#### Task statement
Set down all of the records below exactly, please, omitting the images.

(Saved entries)
::::

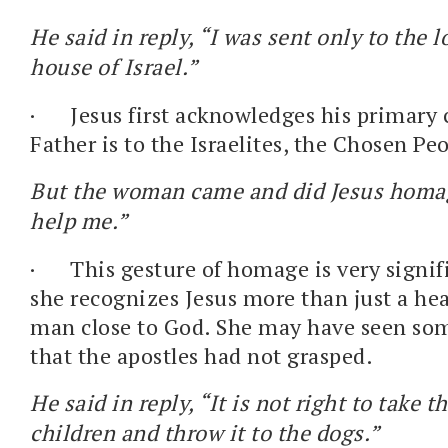
He said in reply, “I was sent only to the l
house of Israel.”
·
Jesus first acknowledges his primary 
Father is to the Israelites, the Chosen Pe
But the woman came and did Jesus homag
help me.”
·
This gesture of homage is very signifi
she recognizes Jesus more than just a hea
man close to God. She may have seen som
that the apostles had not grasped.
He said in reply, “It is not right to take t
children and throw it to the dogs.”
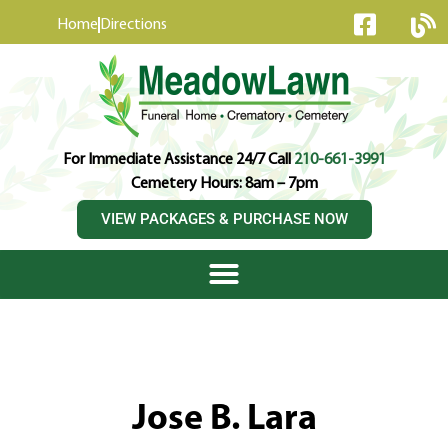
content
Home
Directions
For Immediate Assistance 24/7 Call
210-661-3991
Cemetery Hours: 8am – 7pm
VIEW PACKAGES & PURCHASE NOW
Jose B. Lara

::::

#### Written answer
He said in reply, “I was sent only to the l
house of Israel.”
·
Jesus first acknowledges his primary 
Father is to the Israelites, the Chosen Pe
But the woman came and did Jesus homag
help me.”
·
This gesture of homage is very signifi
she recognizes Jesus more than just a hea
man close to God. She may have seen som
that the apostles had not grasped.
He said in reply, “It is not right to take t
children and throw it to the dogs.”
content
Home
Directions
For Immediate Assistance 24/7 Call
210-661-3991
Cemetery Hours: 8am – 7pm
VIEW PACKAGES & PURCHASE NOW
Jose B. Lara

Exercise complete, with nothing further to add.